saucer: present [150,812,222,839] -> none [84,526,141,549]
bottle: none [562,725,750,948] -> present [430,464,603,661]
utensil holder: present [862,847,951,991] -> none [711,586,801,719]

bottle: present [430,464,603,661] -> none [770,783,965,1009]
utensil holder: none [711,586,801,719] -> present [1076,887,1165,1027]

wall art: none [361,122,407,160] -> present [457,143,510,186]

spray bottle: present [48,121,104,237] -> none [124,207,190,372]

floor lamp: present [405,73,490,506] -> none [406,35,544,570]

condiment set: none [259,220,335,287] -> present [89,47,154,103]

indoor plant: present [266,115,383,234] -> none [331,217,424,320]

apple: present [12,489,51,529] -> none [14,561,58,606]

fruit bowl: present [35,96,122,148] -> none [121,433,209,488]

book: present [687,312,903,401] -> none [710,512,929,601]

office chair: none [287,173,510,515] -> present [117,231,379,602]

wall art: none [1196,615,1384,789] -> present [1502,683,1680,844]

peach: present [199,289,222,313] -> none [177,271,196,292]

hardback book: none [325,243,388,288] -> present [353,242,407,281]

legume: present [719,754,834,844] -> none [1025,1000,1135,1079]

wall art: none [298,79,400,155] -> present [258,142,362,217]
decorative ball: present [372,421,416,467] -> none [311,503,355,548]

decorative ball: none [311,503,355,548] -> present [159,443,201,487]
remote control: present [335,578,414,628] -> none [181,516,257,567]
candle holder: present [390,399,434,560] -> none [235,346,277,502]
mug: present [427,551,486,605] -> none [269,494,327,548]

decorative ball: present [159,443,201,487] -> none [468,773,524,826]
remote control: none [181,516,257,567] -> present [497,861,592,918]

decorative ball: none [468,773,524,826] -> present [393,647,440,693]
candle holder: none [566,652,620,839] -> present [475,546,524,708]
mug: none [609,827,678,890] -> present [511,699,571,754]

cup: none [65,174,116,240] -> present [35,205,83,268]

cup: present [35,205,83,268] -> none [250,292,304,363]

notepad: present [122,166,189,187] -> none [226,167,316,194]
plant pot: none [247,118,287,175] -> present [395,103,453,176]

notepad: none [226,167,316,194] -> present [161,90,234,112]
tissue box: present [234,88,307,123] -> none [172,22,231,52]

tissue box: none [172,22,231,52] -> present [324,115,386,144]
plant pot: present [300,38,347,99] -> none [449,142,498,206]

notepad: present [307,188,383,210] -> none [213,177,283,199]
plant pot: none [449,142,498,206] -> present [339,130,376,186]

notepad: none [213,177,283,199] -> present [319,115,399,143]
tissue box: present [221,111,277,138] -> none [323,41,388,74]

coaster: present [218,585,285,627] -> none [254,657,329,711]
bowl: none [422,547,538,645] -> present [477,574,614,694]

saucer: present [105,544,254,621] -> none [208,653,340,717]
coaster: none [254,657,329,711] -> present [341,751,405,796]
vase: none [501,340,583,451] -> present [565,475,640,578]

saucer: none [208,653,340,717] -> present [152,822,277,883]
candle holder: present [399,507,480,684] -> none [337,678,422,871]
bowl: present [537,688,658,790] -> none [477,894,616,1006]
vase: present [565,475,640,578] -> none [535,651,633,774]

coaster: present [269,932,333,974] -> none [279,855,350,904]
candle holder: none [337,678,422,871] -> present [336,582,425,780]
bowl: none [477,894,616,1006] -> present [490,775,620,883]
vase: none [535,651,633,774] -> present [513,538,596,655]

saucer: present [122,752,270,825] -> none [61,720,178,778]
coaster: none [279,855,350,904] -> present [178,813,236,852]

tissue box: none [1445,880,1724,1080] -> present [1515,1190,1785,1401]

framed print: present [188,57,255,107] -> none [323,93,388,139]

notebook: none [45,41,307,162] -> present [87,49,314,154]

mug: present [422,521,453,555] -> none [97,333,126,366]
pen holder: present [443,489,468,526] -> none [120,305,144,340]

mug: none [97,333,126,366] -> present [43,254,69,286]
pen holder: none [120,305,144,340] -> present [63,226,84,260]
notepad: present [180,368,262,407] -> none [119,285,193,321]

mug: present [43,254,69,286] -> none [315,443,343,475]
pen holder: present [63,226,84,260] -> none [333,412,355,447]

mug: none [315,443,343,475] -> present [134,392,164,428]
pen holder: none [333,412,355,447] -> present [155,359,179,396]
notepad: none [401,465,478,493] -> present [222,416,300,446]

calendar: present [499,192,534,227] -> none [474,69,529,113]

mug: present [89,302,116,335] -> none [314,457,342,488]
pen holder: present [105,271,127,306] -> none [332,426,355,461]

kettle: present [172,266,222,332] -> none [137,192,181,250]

| Request |
Some lines of the records may hold the word "bottle". How many do? Answer with a number and nothing else.

| Answer to this problem |
3